Alors que le  Festival de Sablé doit douloureusement réduire sa durée, le nombre des concerts et la variété des sites où ils se donnent, il y a un trésor à protéger autre que le seul festival : cette profusion de jeunes musiciens de talent, ces formations de chambre remarquables qui cherchent, découvrent, exhument, ressuscitent des musiques  injustement oubliées parfois ou maintiennent vivant avec foi et enthousiasme un répertoire fabuleux. Ils ne bénéficient pas des honneurs qu’on accorde dans les médias au moindre crétin qui brame dans un micro et se ridiculise à force de contorsions sur des podiums devant des foules  décervelées.  Mais ils appartiennent à l’élite du monde artistique et de la société, ils participent à l’identité, à la richesse culturelle du pays. Et à ce titre ils méritent qu’on les soigne alors que l’existence des festivals est pour eux essentielle.

Un chef d’œuvre d’élégance

Cette année encore, chaque concert aura délivré des moments exceptionnels :

cette partition d’un auteur anonyme allemand exécutée par l’ Ensemble Théodora (violon baroque, viole de gambe, théorbe et clavecin) qui est l’exemple même de la ferveur, de la fraîcheur et de l’esprit d’aventure que dispensent ces jeunes formations de musiciens passionnés ; cet aria, « Sovente il sole », extrait de l’ « Andromeda liberata » de Vivaldi, chanté de façon proprement céleste par le contre-ténor Carlo Vistoli accompagné par les musiciens des Accents, et qui suivait un magnifique « Stabat Mater » du même Vivaldi sous la direction de Thibaut Noally ; ces admirables concertos pour deux, trois ou quatre clavecins de Bach, dont jouent avec allégresse et jusqu’à l’envoûtement  Bertrand Cuiller, Olivier Fortin, Violaine Cochard et Jean-Luc Ho, comme dans le largo du concerto en la mineur BWV 1065, accompagnés qu’ils sont par cinq autres excellents musiciens (violons, alto, violoncelle et contrebasse) de l’ensemble Le Caravansérail ou dans la transcription du troisième Concerto brandebourgeois pour  quatre clavecins;  la voix de la contralto Anthea Pichanick dans le « Stabat Mater » de Pergolèse exécuté par l’Ensemble Il Caravaggio sous la direction de Camille Delaforge.

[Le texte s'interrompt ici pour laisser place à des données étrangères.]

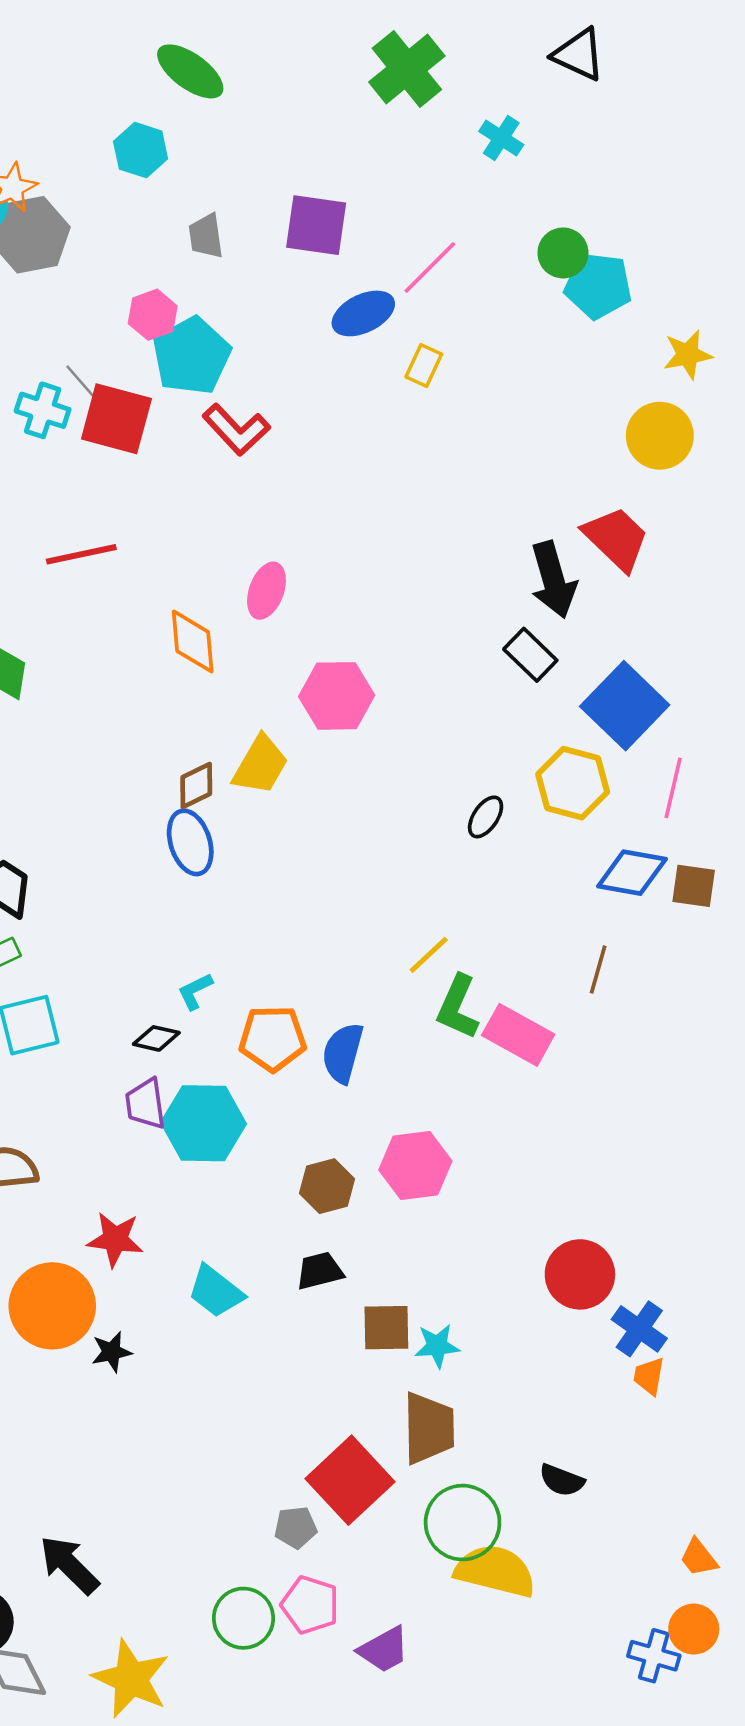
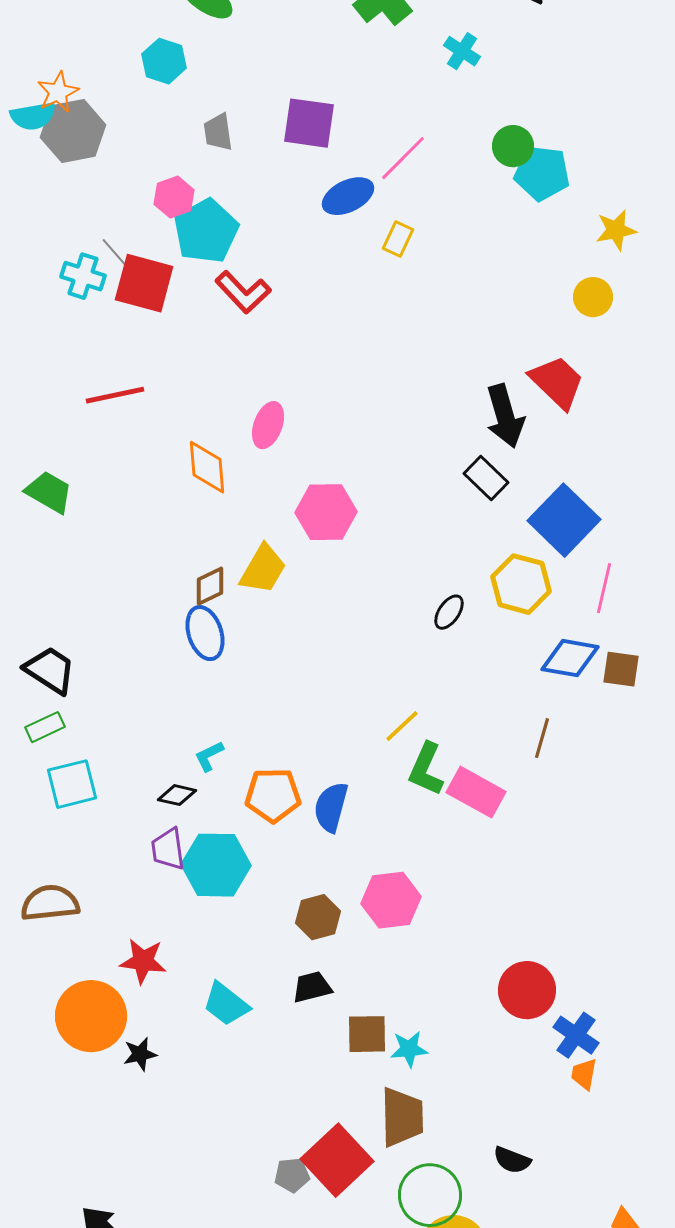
yellow circle: (660, 436) -> (593, 297), size x0.7
gray pentagon: (296, 1527) -> (292, 1175), moved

Et enfin ce trio dansé extrait du spectacle « Que ma joie demeure », chorégraphié par Béatrice Massin pour sa Compagnie des Fêtes Galantes : un trio qui est un pur chef d’œuvre d’élégance, de spiritualité, d’équilibre et de douceur.


La prochaine et 48e édition du Festival des arts baroques de Sablé aura lieu du 19 au 22 août 2026.